Some recent commentary has suggested that there shouldn’t be a big fuss because the operation targets dangerous criminals, not children. But the experiences of Louisiana families tell a different story. In New Orleans’ Lakeview neighborhood, 64-year-old Mandonna Kashanian— an Iranian-born woman who had lived in the United States for 47 years — was detained by plain-clothes ICE agents while tending her garden. In Lafayette, 73-year-old Jose Francisco Garcia Rodriguez, a longtime resident and grandfather, was taken into custody during a routine outing. These individuals were not violent offenders. They were neighbors and elders with deep local ties.  

News and social-media coverage of these types of incidents can trigger trauma responses in both immigrant and non-immigrant youth.  When children live with the fear that someone they love could disappear, the stress is real, measurable, and long-lasting—whether the intended target is a parent, a neighbor, or simply someone who looks like them.
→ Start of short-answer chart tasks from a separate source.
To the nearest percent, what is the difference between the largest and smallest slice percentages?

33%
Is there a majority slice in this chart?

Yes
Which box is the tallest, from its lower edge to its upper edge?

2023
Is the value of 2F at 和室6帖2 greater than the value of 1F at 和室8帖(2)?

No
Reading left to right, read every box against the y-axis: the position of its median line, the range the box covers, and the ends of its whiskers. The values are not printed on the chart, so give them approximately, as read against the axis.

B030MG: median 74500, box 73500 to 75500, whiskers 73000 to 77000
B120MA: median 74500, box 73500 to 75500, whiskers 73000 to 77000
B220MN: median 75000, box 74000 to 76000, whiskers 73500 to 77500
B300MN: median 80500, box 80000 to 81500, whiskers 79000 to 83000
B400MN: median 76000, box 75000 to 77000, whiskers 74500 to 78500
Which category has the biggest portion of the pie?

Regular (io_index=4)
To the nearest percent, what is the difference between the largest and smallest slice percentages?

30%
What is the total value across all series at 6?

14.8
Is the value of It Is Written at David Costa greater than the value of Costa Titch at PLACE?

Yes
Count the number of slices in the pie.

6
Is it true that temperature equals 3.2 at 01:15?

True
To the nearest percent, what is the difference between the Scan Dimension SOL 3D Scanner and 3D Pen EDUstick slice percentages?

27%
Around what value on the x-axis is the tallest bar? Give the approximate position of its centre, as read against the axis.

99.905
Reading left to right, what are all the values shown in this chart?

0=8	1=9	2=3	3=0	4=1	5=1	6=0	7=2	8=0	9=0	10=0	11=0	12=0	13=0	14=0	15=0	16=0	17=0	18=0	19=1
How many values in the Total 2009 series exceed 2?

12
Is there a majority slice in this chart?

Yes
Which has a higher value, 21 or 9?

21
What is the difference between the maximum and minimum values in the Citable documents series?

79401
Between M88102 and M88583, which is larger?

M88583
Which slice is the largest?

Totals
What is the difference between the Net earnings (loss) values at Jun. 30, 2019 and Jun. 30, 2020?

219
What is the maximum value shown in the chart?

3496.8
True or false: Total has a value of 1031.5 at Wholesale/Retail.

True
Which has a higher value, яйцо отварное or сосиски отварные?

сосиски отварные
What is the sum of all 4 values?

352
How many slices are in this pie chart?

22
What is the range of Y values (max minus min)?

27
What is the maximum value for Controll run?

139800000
Even now, children – now adults – who lived through Katrina and the mass displacement that followed the disaster talk about not knowing what happened to the school friend they played with every day before the storm, but never spoke with again. About their neighbor down the street whose family never returned. In the course of my work I have spoken with these children and seen the trauma that results from uncertainty about the past, which leads to uncertainty about their own futures. If their friends disappeared, could they also disappear just as easily?

There is a robust body of research on how community-level trauma affects child development. Chronic fear and unpredictability activate stress systems that interfere with concentration, memory, and emotional regulation. In schools recovering from Katrina, these effects lingered for years, influencing both academic outcomes and educator well-being.

These patterns are not partisan talking points. They are empirical findings that should inform public policy. If we are serious about protecting children—and about long-term community stability—enforcement must be conducted in ways that minimize harm. That means:

  • Prohibiting immigration enforcement near schools, childcare centers, and school bus routes. Children deserve predictability and safety on their way to and from school.
  • Coordinating with local educators and mental health professionals to mitigate community distress.
  • Ensuring families retain safe access to essentials, including food, transportation, and medical care.
  • Advancing federal immigration reforms that address root causes rather than relying on local operations that generate fear without producing durable solutions.

New Orleans knows what happens when government actions—whether through neglect or policy—tear at the fabric of a community. We carry the memory of a man-made disaster that reshaped a generation. We owe it to our children not to recreate those conditions.

Those of us who work with children understand why there is concern.
Because we see the fear forming.
Because we know the data.
Because the well-being of our students—and the future of our community—is on the line.

Stacy Overstreet, PhD, is a professor of psychology at Tulane University. The views expressed in this piece are her own.